Objective.
Update the rows by replacing "scientific name" with "binomial name" everywhere it occurs, and keep every other part of each line the same. Leave out the pictures when you write the lines again.

Extracted information.
======
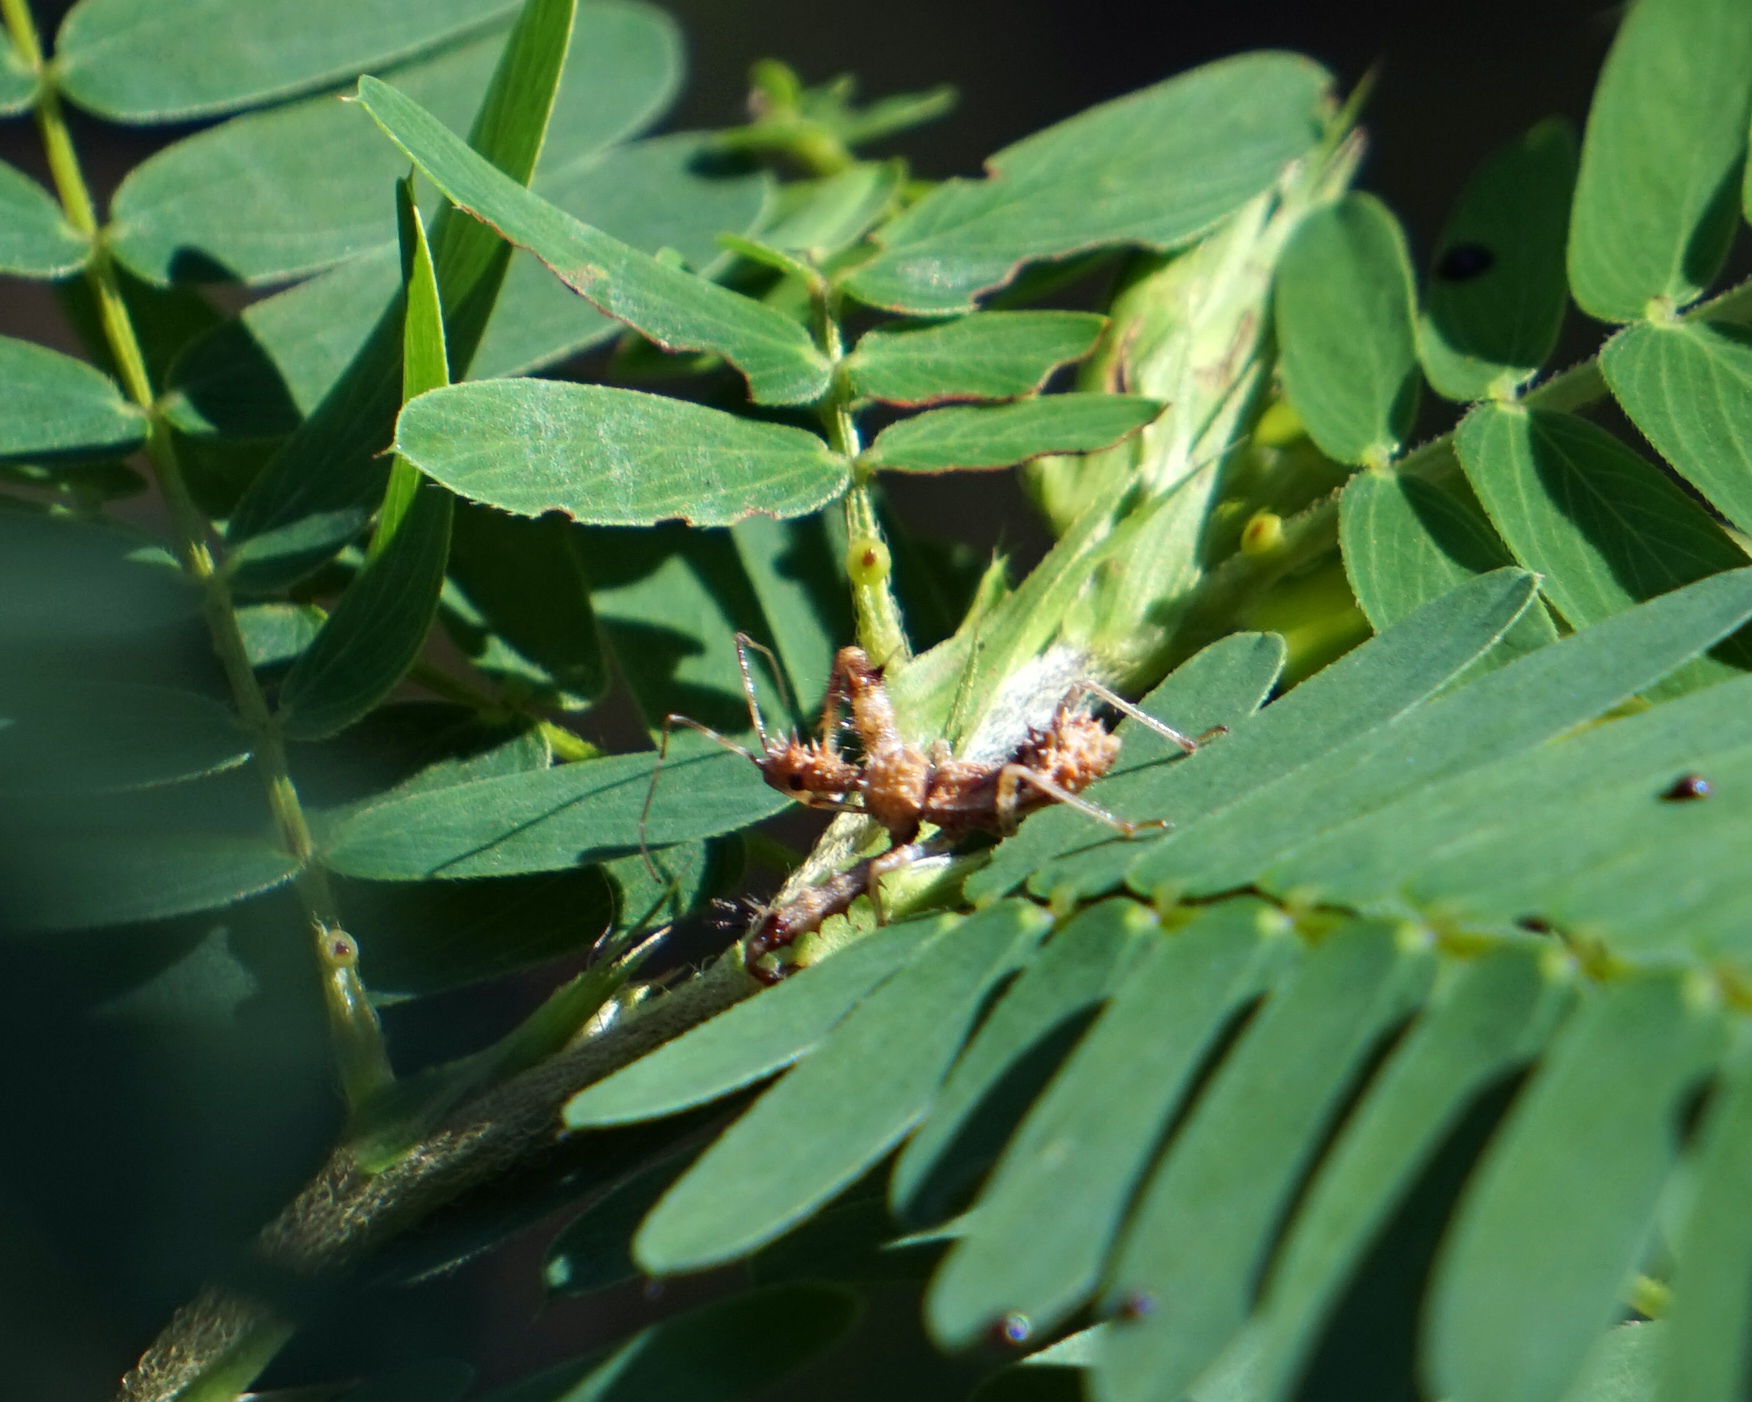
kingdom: Animalia
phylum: Arthropoda
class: Insecta
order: Hemiptera
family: Reduviidae
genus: Sinea
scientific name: Sinea spinipes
======
Answer to the problem.
kingdom: Animalia
phylum: Arthropoda
class: Insecta
order: Hemiptera
family: Reduviidae
genus: Sinea
binomial name: Sinea spinipes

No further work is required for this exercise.